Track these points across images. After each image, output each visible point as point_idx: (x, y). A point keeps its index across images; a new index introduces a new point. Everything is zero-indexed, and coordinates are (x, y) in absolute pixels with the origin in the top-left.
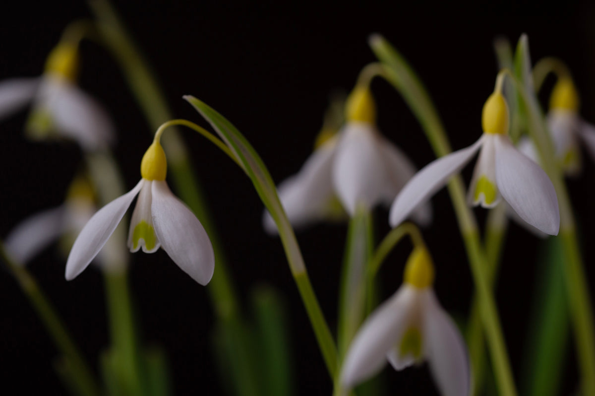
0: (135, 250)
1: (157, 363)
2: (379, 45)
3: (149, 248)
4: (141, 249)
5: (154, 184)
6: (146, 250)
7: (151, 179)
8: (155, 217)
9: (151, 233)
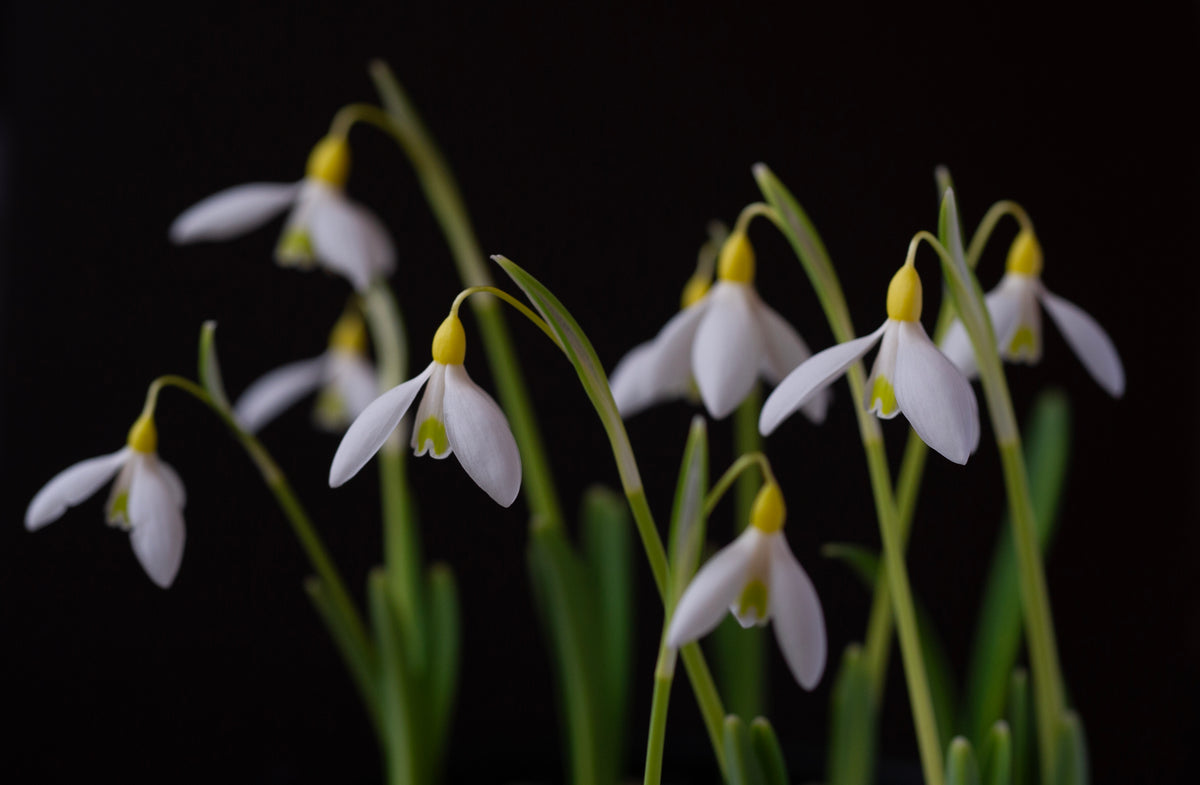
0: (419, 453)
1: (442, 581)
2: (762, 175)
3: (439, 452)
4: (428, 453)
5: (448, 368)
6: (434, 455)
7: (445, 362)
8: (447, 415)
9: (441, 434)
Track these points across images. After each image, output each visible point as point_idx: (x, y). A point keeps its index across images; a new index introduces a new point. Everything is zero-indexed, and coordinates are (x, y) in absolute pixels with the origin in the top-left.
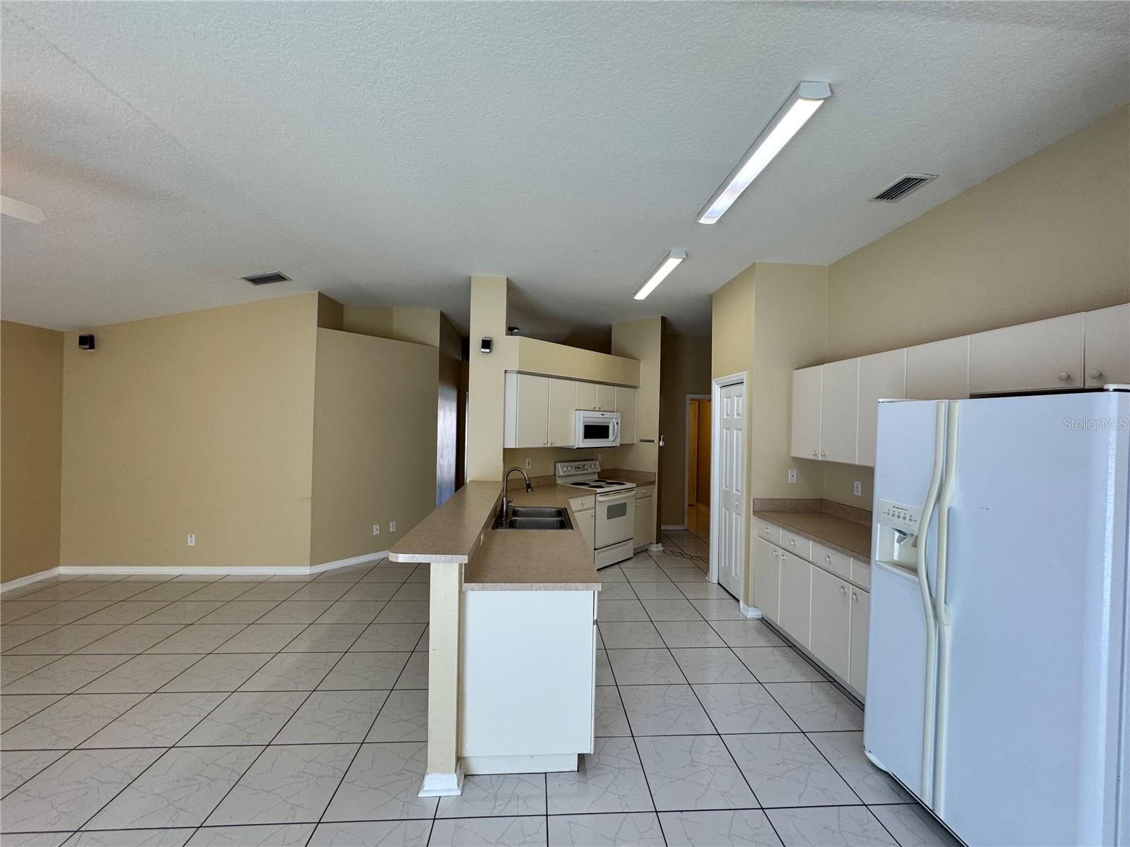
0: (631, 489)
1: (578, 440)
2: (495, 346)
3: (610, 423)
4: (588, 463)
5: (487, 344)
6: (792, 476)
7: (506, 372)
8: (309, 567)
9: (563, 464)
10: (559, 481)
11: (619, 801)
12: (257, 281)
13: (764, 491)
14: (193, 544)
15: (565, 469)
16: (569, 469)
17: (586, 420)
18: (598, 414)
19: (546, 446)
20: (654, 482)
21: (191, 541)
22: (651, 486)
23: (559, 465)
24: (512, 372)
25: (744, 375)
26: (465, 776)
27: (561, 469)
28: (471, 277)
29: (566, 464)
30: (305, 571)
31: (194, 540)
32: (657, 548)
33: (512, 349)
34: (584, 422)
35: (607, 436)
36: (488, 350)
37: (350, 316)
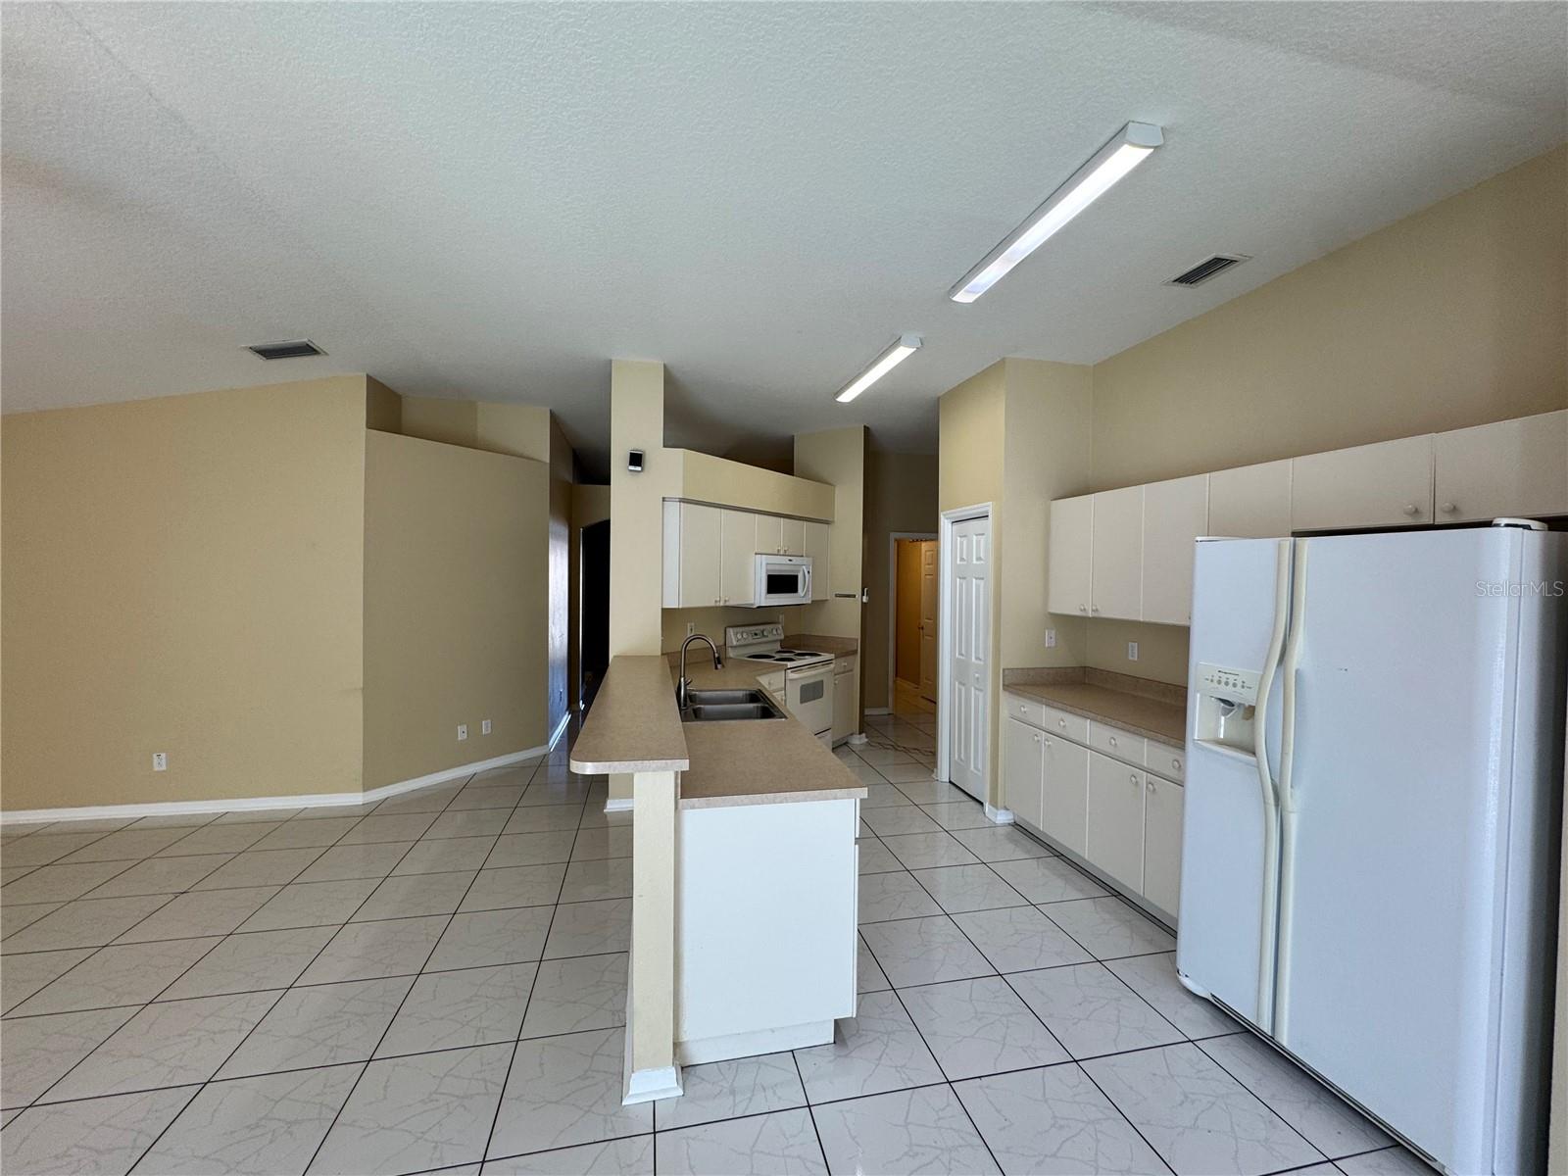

--*--

• **Activity**
Please quote all of the records above word for word, leaving out the pictures.

• **Answer below**
Track these points across images. After each image, output each visible point as point_idx: (x, y). A point keeps its index across images; a new index introduces a new point. Everything is zero-indexed, and coordinates are (x, y) in absolute pixels with the origin in the top-left.
0: (135, 250)
1: (157, 363)
2: (379, 45)
3: (149, 248)
4: (141, 249)
5: (154, 184)
6: (146, 250)
7: (151, 179)
8: (155, 217)
9: (151, 233)
0: (419, 453)
1: (442, 581)
2: (762, 175)
3: (439, 452)
4: (428, 453)
5: (448, 368)
6: (434, 455)
7: (445, 362)
8: (447, 415)
9: (441, 434)
Track these points across images. After each image, output each visible point as point_idx: (x, y). A point keeps its index across images; a new index introduces a new point. Everything is zero-indexed, and coordinates are (x, y) in absolute pixels with the origin in the top-left.
0: (631, 489)
1: (578, 440)
2: (495, 346)
3: (610, 423)
4: (588, 463)
5: (487, 344)
6: (792, 476)
7: (506, 372)
8: (309, 567)
9: (563, 464)
10: (559, 481)
11: (619, 801)
12: (257, 281)
13: (764, 491)
14: (193, 544)
15: (565, 469)
16: (569, 469)
17: (586, 420)
18: (598, 414)
19: (546, 446)
20: (654, 482)
21: (191, 541)
22: (651, 486)
23: (559, 465)
24: (512, 372)
25: (744, 375)
26: (465, 776)
27: (561, 469)
28: (471, 277)
29: (566, 464)
30: (305, 571)
31: (194, 540)
32: (657, 548)
33: (512, 349)
34: (584, 422)
35: (607, 436)
36: (488, 350)
37: (350, 316)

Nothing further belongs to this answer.